YugaByte DB supports 2 popular APIs namely Apache Cassandra Query Language (CQL) and Redis command library. Additionally, it extends these APIs with native datatypes and operations with the goal of simplifying geo-distributed, transactional, high performance application development.
PostgreSQL API support is in Beta.
YugaByte DB can be used to model multiple different data workloads such as flexible schema, time-series, key-value. The first 2 models are best built using Cassandra Query Language while the last one lends itself to the Redis command library.
1. Low latency, timeline-consistent, always-on reads
YugaByte DB enables a spectrum of consistency options when it comes to reads while keeping writes always strongly consistent via sync replication (based on Raft distributed consensus). The read consistency options that can be set on a per client basis are Strong (default), Bounded staleness, Session, Consistent Prefix. Eventual consistency is not supported given that such a consistency level is not appropriate for mission-critical applications.

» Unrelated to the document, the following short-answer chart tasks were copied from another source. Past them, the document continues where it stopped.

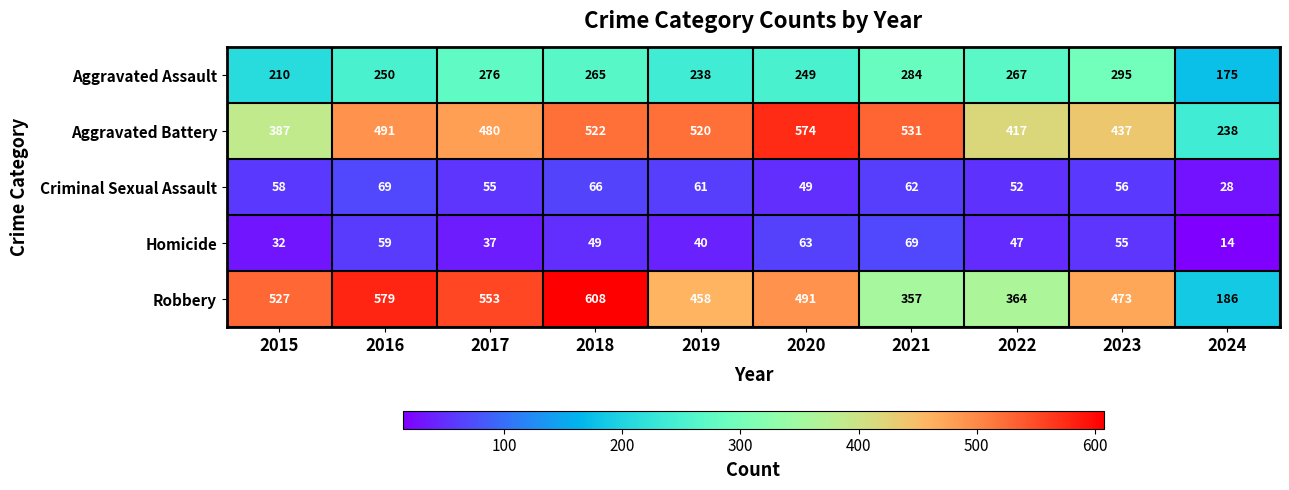

What is the sum of the Criminal Sexual Assault values at 2024 and 2020?

77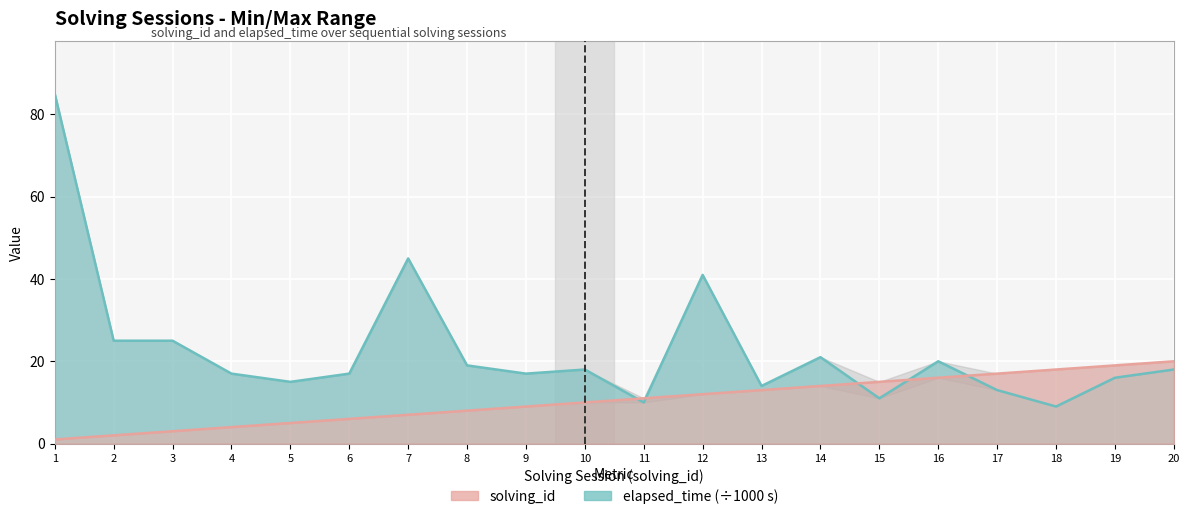

Between which two adjacent categories do elapsed_time (÷1000 s) and solving_id first intersect?

10 and 11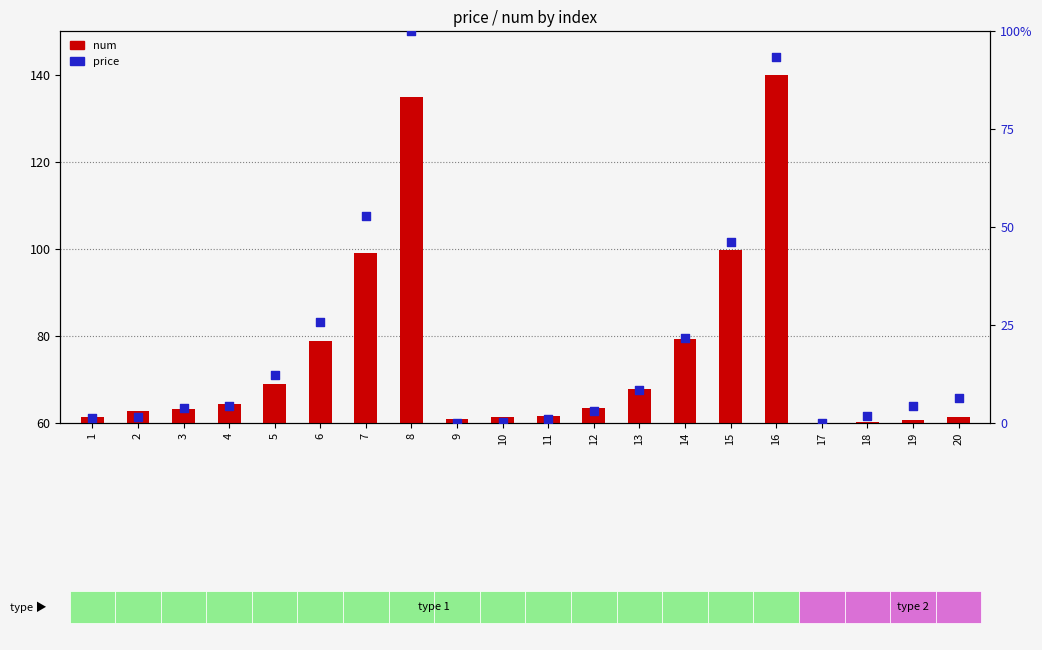

At which category is the sum across all series the highest?

8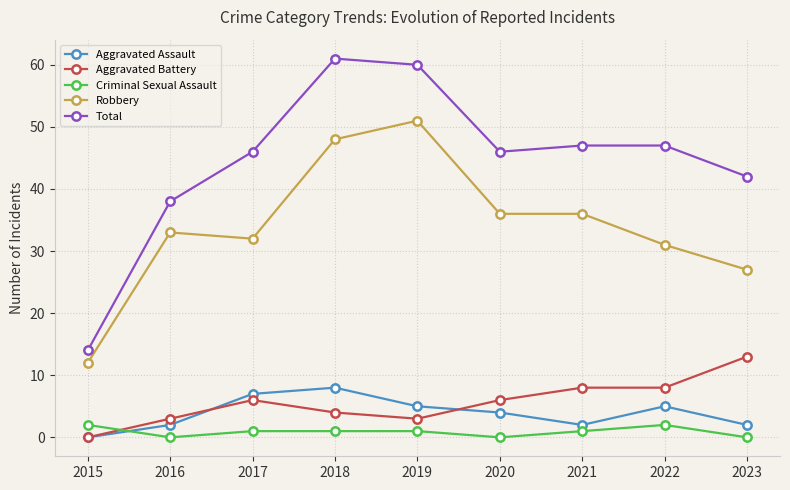

Is it true that Criminal Sexual Assault equals 1 at 2017?

True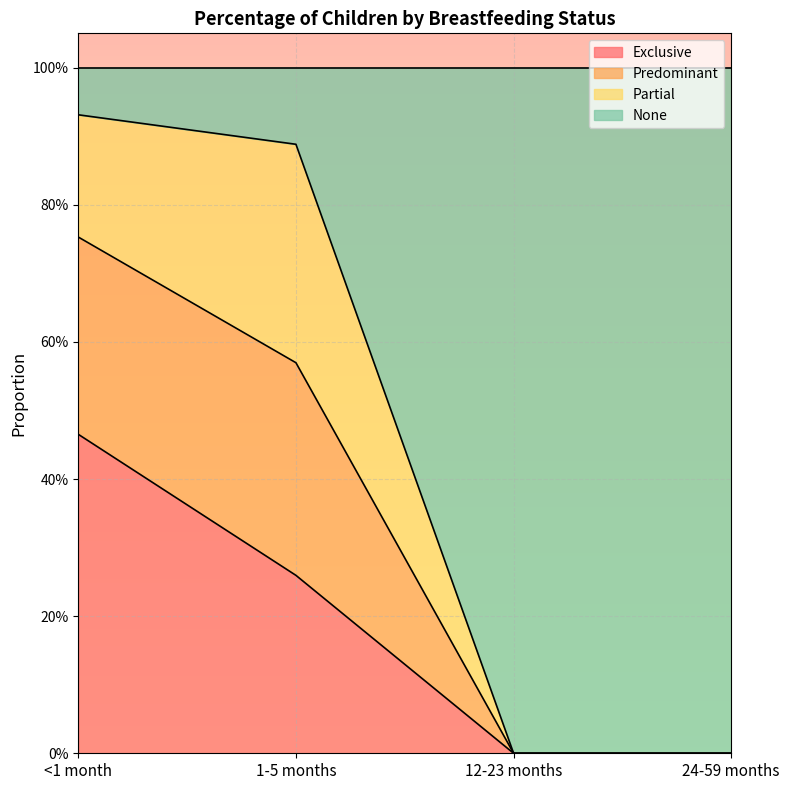

What is the label of the 1st point from the right?

24-59 months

Given the use of distributed consensus where reads are either served only by one single node (either by the leader for strong consistency level or by a follower for all other consistency levels), YugaByte DB reads have 3x throughput compared to a traditional NoSQL database that uses quorum to establish the same consistency levels.
1. Multi-region deployments
YugaByte DB can be easily deployed across multiple region with sync replication for primary data (where replicas act as voting members) and async replication for timeline-consistent data (where replicas act as non-voting/observing members). Note that async replication is a feature restricted to the Enterprise Edition.